Words rooted in ancient myths


Tom STAFFORD

COMMENTARY

Last week I found myself waxing nostalgic for venereal disease.

Not the disease, mind you, which, to my knowledge — note to spouse — I’ve never had. I was, however, missing the term.

In my youth, venereal disease — VD — was applied to what now are called sexually transmitted diseases or STDs. I’ve also heard the variation sexually transmitted infection.

Frankly, STI sounds like a multinational corporation to me. But the basis for the name change is inarguable.

The newer names make it clear to everyone that sex is involved in the transmission of the disease or infection — clarity needed for the sake of public health and to clear the reputations of wrong accused toilet seats everywhere.

Still, the change in terminology has led Venus to be partially obscured — not the planet, the goddess.

As the goddess of love, her name is at the root of venereal, which means having to do with Venus or amorous love.

It’s hard to go anywhere in the English language without tripping over Roman and Greek roots.

Martial arts is an example. Because most of the martial arts studios we see teach Oriental fighting (karate, judo, taekwondo) we tend to forget the term derives from Mars, the Roman god of war.

Mars is to martial what part is to partial, Venus is to venereal and Rome is to Roman. Abraham Lincoln called Edwin Stanton, his secretary of war, Mars.

Last week I stumbled across an eight-legged Roman root I’d never known existed.

As most Spider-Man fans know, through their Spidey sense, spiders are classified as arachnids.

By now you may have the right question in mind: So who was Arachne?

Answer: She was a loser in a nasty girl fight of the sort we’ve been hearing more about lately.

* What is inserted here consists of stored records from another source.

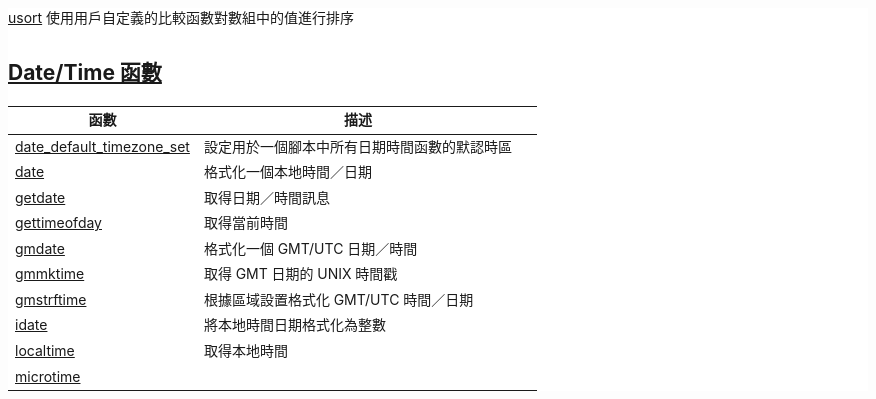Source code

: <td><a href="http://php.net/manual/zh/function.usort.php">usort</a></td>
<td>使用用戶自定義的比較函數對數組中的值進行排序</td>
<td>&nbsp;</td>
</tr>
</tbody>
</table>
<h2><a href="http://php.net/manual/zh/ref.datetime.php#ref.datetime">Date/Time 函數</a></h2>
<table>
<thead>
<tr>
<th>函數</th>
<th>描述</th>
<th>&nbsp;</th>
</tr>
</thead>
<tbody>
<tr>
<td><a href="http://php.net/manual/zh/function.date-default-timezone-set.php">date_default_timezone_set</a></td>
<td>設定用於一個腳本中所有日期時間函數的默認時區</td>
<td>&nbsp;</td>
</tr>
<tr>
<td><a href="http://php.net/manual/zh/function.date.php">date</a></td>
<td>格式化一個本地時間／日期</td>
<td>&nbsp;</td>
</tr>
<tr>
<td><a href="http://php.net/manual/zh/function.getdate.php">getdate</a></td>
<td>取得日期／時間訊息</td>
<td>&nbsp;</td>
</tr>
<tr>
<td><a href="http://php.net/manual/zh/function.gettimeofday.php">gettimeofday</a></td>
<td>取得當前時間</td>
<td>&nbsp;</td>
</tr>
<tr>
<td><a href="http://php.net/manual/zh/function.gmdate.php">gmdate</a></td>
<td>格式化一個 GMT/UTC 日期／時間</td>
<td>&nbsp;</td>
</tr>
<tr>
<td><a href="http://php.net/manual/zh/function.gmmktime.php">gmmktime</a></td>
<td>取得 GMT 日期的 UNIX 時間戳</td>
<td>&nbsp;</td>
</tr>
<tr>
<td><a href="http://php.net/manual/zh/function.gmstrftime.php">gmstrftime</a></td>
<td>根據區域設置格式化 GMT/UTC 時間／日期</td>
<td>&nbsp;</td>
</tr>
<tr>
<td><a href="http://php.net/manual/zh/function.idate.php">idate</a></td>
<td>將本地時間日期格式化為整數</td>
<td>&nbsp;</td>
</tr>
<tr>
<td><a href="http://php.net/manual/zh/function.localtime.php">localtime</a></td>
<td>取得本地時間</td>
<td>&nbsp;</td>
</tr>
<tr>
<td><a href="http://php.net/manual/zh/function.microtime.php">microtime</a></td>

According to the book I was reading, it wasn’t so much a fight as an assault.

Athena, the goddess of war, “was so jealous of Arachne’s exquisite tapestry that she smashed up her face with the ... shuttle of the loom provoking Arachne to hang herself.”

Feeling a little remorse, “Athena revived her, but as a spider, endlessly spinning its trailing web.”

To take one more step into the tangled word-webs we weave, arachnophobia, the word for fear of spiders, combines Arachne’s name with that of Phobos, a son of Mars, who is linked with fear and, hence, phobias.

Phobos’ brother Deimos, represents dread. The brothers’ names have been given two bodies that orbit Mars, the planet named for their daddy.

By the way, the author I quoted above is Elizabeth Abbott. It was in her fascinating study “A History of Celibacy” that I encountered Venus and was struck by these venereal thoughts.